The total investment—$300 million over five years—is modest relative to the potential returns. Even a single therapeutic breakthrough enabled by expanded genomic datasets could yield substantial health and economic benefits.

# **Strategic and Global Context**

Biotechnology is now an area of intensifying global competition. Leadership in biological data and AI capabilities will shape the next generation of breakthroughs in medicine, agriculture, and advanced manufacturing. The legislation reflects growing international investment in genomic data generation. China, for example, has prioritized large-scale sequencing and data infrastructure development, including through institutions such as the [Beijing Genomics Institute](https://pmc.ncbi.nlm.nih.gov/articles/PMC7097335/).
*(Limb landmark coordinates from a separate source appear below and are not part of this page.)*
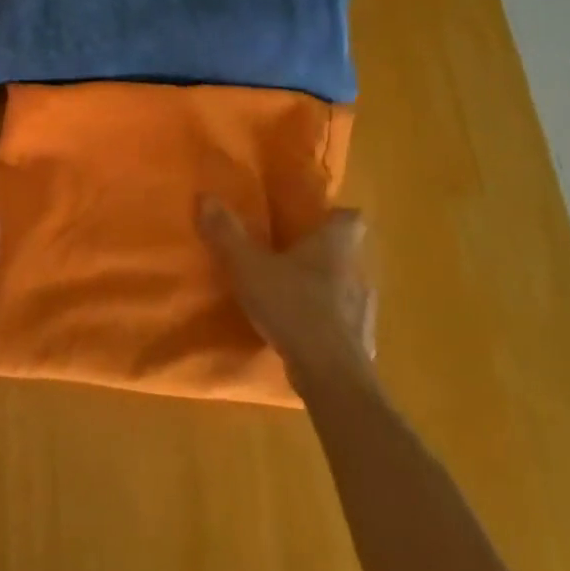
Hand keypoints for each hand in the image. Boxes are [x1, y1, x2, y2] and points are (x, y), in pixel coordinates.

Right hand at [198, 197, 374, 388]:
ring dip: (327, 289)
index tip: (313, 218)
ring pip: (347, 288)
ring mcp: (363, 310)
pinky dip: (328, 323)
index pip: (350, 217)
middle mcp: (357, 272)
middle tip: (290, 255)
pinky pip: (345, 323)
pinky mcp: (361, 342)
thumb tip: (206, 196)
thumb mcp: (248, 267)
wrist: (331, 374)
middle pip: (348, 252)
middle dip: (324, 253)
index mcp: (335, 245)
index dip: (334, 215)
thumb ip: (227, 233)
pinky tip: (305, 333)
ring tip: (295, 295)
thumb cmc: (293, 306)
Expanding U.S. capabilities in biological data collection would help sustain U.S. leadership in these areas.

# **Policy Considerations**

- Policymakers should recognize that expanded genomic datasets could reduce key data bottlenecks in AI-enabled drug discovery and support biopharmaceutical innovation.
- Policymakers should ensure that genomic data infrastructure is coordinated, standardized, and interoperable to enable effective use across research domains.
- Policymakers should treat biological data infrastructure as a strategic national asset essential to sustaining U.S. leadership in science, technology, and innovation.